La pauvre femme est toute saisie, le sang s'est figé dans ses veines, elle ne trouve mot à répondre.

Et le mort de reprendre : - C'est pitié de voir comme on oublie les trépassés, aujourd'hui ! Du temps où je vivais parmi les hommes, j'avais une petite sœur et je croyais à sa tendresse. Je l'ai quittée depuis quelques jours à peine, et elle ne sait plus de quel nom elle m'appelait. - C'en est trop! s'écrie Jeanne, le visage inondé de larmes, mon frère, mon frère aimé, je suis prête à faire ta volonté; passe tes bras autour de mon cou et je te porterai à Lanhouarneau.

La distance à parcourir n'était pas grande, le mort pesait peu, et six heures sonnaient quand Jeanne franchit l'entrée du lieu de repos où elle devait donner à son frère le dernier lit tant souhaité par lui.

C'est bien, lui dit celui-ci, dépose-moi sous le porche de l'église. Et, quand elle eut obéi, il la remercia et disparut en lui criant : - Au revoir dans les joies du paradis!

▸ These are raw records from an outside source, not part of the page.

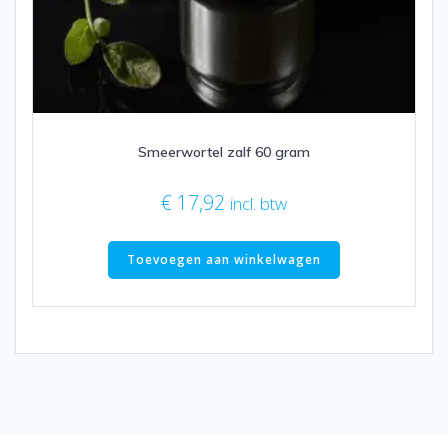
Smeerwortel zalf 60 gram
€
17,92
incl. btw
Toevoegen aan winkelwagen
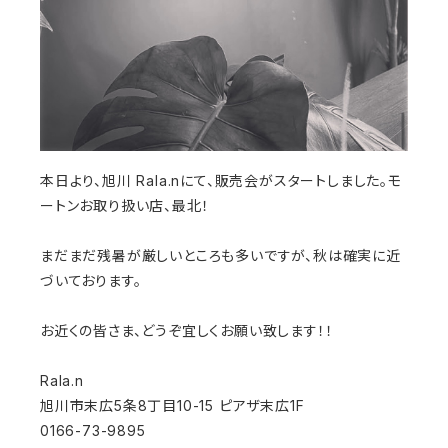
本日より、旭川 Rala.nにて、販売会がスタートしました。モ
ートンお取り扱い店、最北！
まだまだ残暑が厳しいところも多いですが、秋は確実に近
づいております。
お近くの皆さま、どうぞ宜しくお願い致します！！
Rala.n
旭川市末広5条8丁目10-15 ピアザ末広1F
0166-73-9895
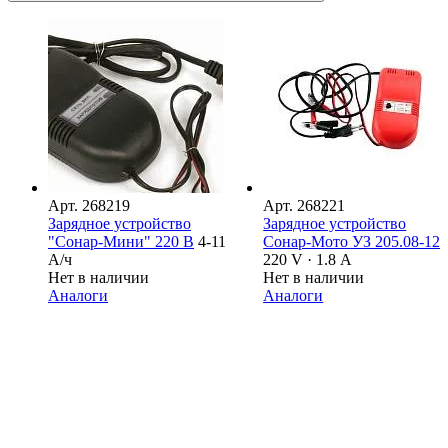
Арт.
268219
Арт.
268221
Зарядное устройство
Зарядное устройство
"Сонар-Мини" 220 В
4-11
Сонар-Мото УЗ 205.08-12
А/ч
220 V · 1.8 А
Нет в наличии
Нет в наличии
Аналоги
Аналоги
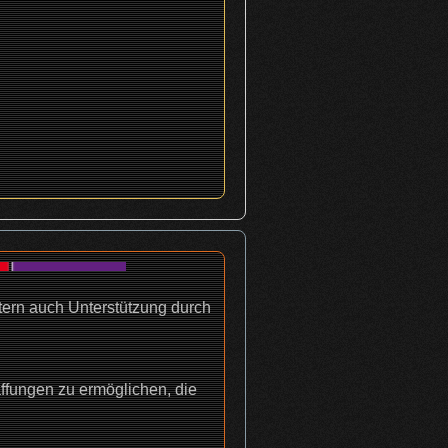
tern auch Unterstützung durch
haffungen zu ermöglichen, die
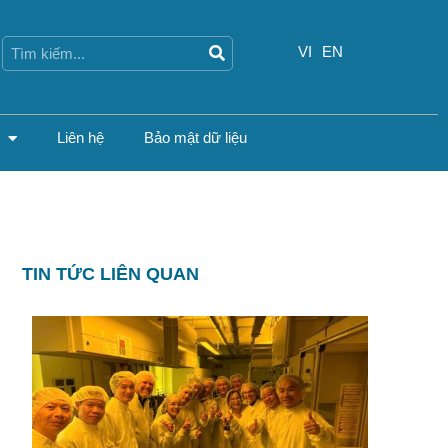
Search
Search
VI
EN
Liên hệ
Bảo mật dữ liệu
TIN TỨC LIÊN QUAN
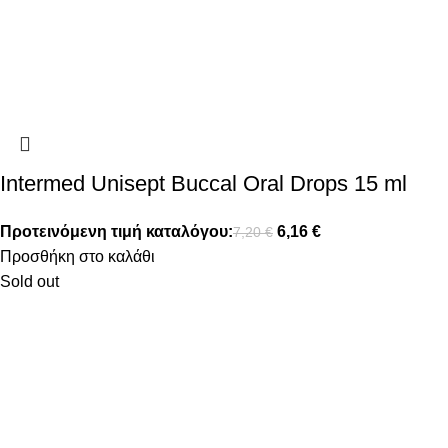
Intermed Unisept Buccal Oral Drops 15 ml
Προτεινόμενη τιμή καταλόγου:
6,16
€
7,20
€
Προσθήκη στο καλάθι
Sold out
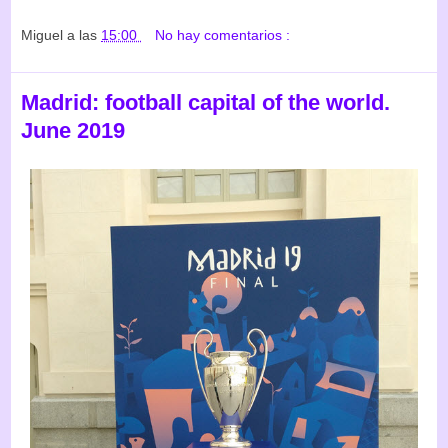
Miguel
a las
15:00
No hay comentarios :
Madrid: football capital of the world.
June 2019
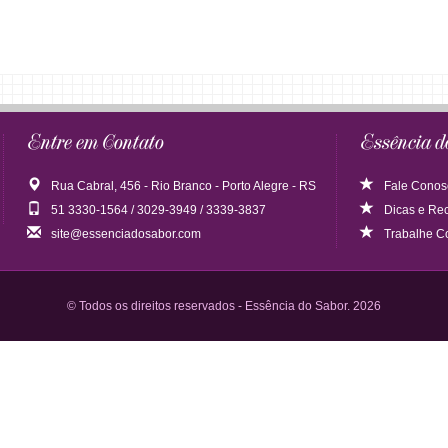
Entre em Contato
Essência d
Rua Cabral, 456 - Rio Branco - Porto Alegre - RS
Fale Conos
51 3330-1564 / 3029-3949 / 3339-3837
Dicas
e
Rec
site@essenciadosabor.com
Trabalhe C
© Todos os direitos reservados - Essência do Sabor. 2026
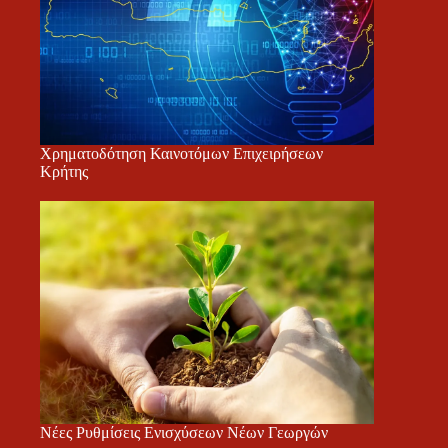
Χρηματοδότηση Καινοτόμων Επιχειρήσεων
Κρήτης
Νέες Ρυθμίσεις Ενισχύσεων Νέων Γεωργών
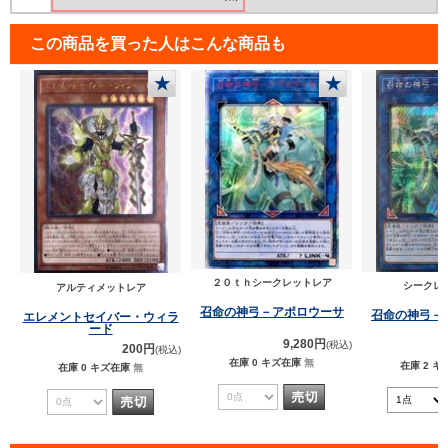
この商品を買った人はこんな商品も
★
★
２０ｔｈシークレットレア
シークレ
アルティメットレア
召命の神弓－アポロウーサ
召命の神弓－
エレメントセイバー・ウィラ
ード
9,280円
(税込)
200円
(税込)
在庫 0
キズ在庫
無
在庫 2
キ
在庫 0
キズ在庫
無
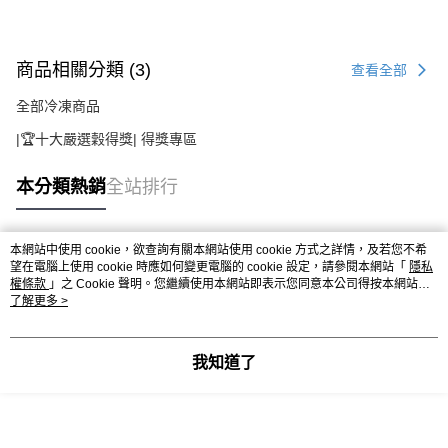
商品相關分類 (3)
查看全部
全部冷凍商品
|🏆十大嚴選穀得獎| 得獎專區
本分類熱銷
全站排行
本網站中使用 cookie，欲查詢有關本網站使用 cookie 方式之詳情，及若您不希
熱門標籤
望在電腦上使用 cookie 時應如何變更電腦的 cookie 設定，請參閱本網站「
隱私
權條款
」之 Cookie 聲明。您繼續使用本網站即表示您同意本公司得按本網站使
用條款之 Cookie 聲明使用 cookie。
了解更多 >
我知道了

En ce même moment le sacristain de Lanhouarneau se rendait à l'église pour sonner l'Angelus. Il entendit comme un bruit de plaintes étouffées du côté du porche et accourut inquiet. Tout de son long étendue sur les dalles glacées une femme râlait. C'était la pauvre Jeanne, Jeanne Cozic la couturière, et voilà comment advint le malheur qui devait faire d'elle l'objet d'une si grande pitié.